On 31 August 1972 the North Wales Area Action Committee held its weekly meeting in the Bull & Stirrup pub in Chester. The committee was a mixture of members of UCATT and the T&GWU. At the meeting there was a request for support from members of the Oswestry action committee. Seemingly there were many sites in their area, which included Shrewsbury, that were still working.
As Des Warren describes in his book, Key To My Cell,
So many sites down there were on the ‘lump’, and still working, that local T&G and UCATT members – thin on the ground – were finding difficulty in getting their case across. They were all experiencing intimidation by employers.
The meeting in the Bull and Stirrup was the first time that many of those that were later arrested had met each other. It was agreed at the meeting that on the 6 September 1972, picketing would take place in those areas. The pickets arranged to meet local trade union members at the Oswestry Labour Club to receive details of the location of the sites at which workers were not on strike, as the pickets were not familiar with the Shrewsbury area.
On 6 September 1972 the first site they visited was Kingswood. Des recalled that:
We were greeted by the son of the contractor on site. He had a shotgun in his hands and was threatening to use it.
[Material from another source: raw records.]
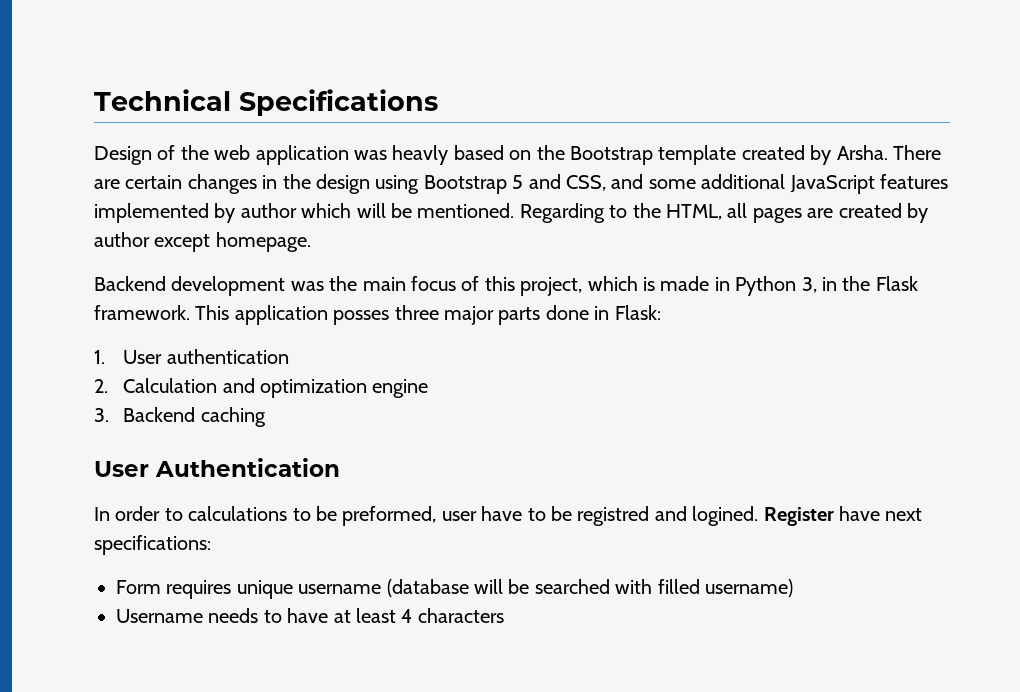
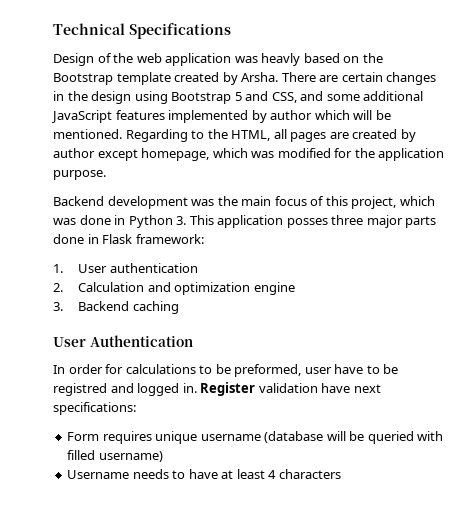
[215,232,311,252] homepage. -> [141,148,445,161] [53,170,106,180] homepage, which was modified for the application purpose.
[642,276,918,296] [94,305,190,320] is made in Python 3, in the Flask framework. -> [53,215,187,228] was done in Python 3.
[614,305,661,320] Flask: -> [102,234,204,244] Flask framework:
[164,508,183,521] to -> [105,364,124,374] for
[692,506,834,526] logined. Register -> [137,382,318,396] logged in. Register validation
[534,579,610,594] searched -> [367,431,414,444] queried

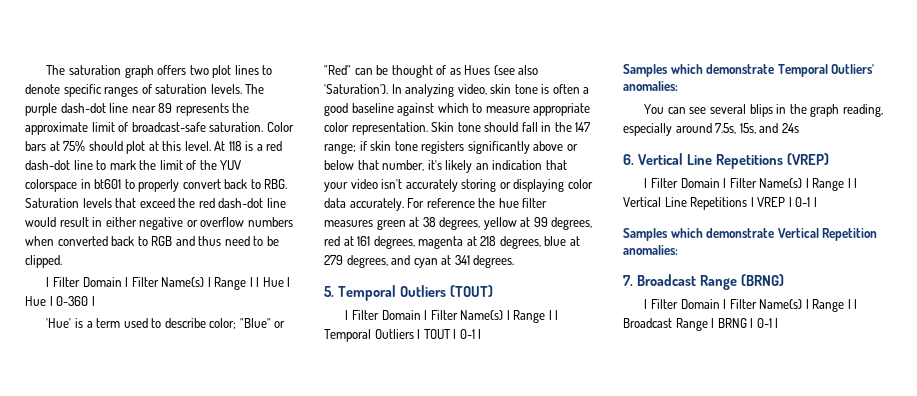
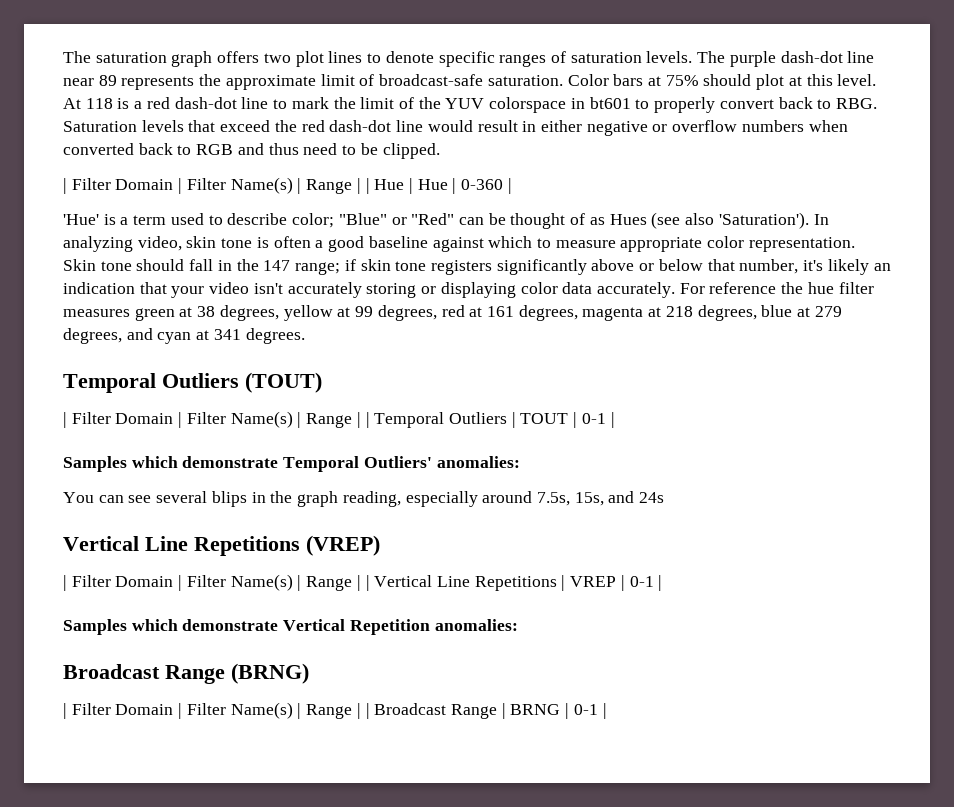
[324,286,334,297] 5. -> (305, 336) none
[623,154,634,165] 6. -> (665, 497) none
[623,275,633,286] 7. -> (518, 625) none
One of the pickets took the gun off him and immobilised it. The pickets reported this to the police. They then went to a further seven sites that day. On each occasion the police escorted them to the site. On arriving at each site, the pickets would find the site agent or whoever was in charge and ask if they could call a meeting of the building workers on site to explain the dispute. There are photographs showing the pickets addressing building workers on these sites with the police standing listening to the speeches. Amongst the sites that were visited was one at Brookside, Telford, which was operated by McAlpines. It was to figure prominently in the subsequent trials.
None of the pickets were cautioned or arrested during the whole of the day. As far as the pickets were concerned it was just a normal day’s picketing. The unions did not receive any complaints from the police about the conduct of the pickets. The police did not complain to the union representatives about the conduct of any of the pickets. There is photographic evidence showing that the police were present throughout the day.
The main contractor on the Kingswood site was never prosecuted for threatening behaviour or for carrying an offensive weapon.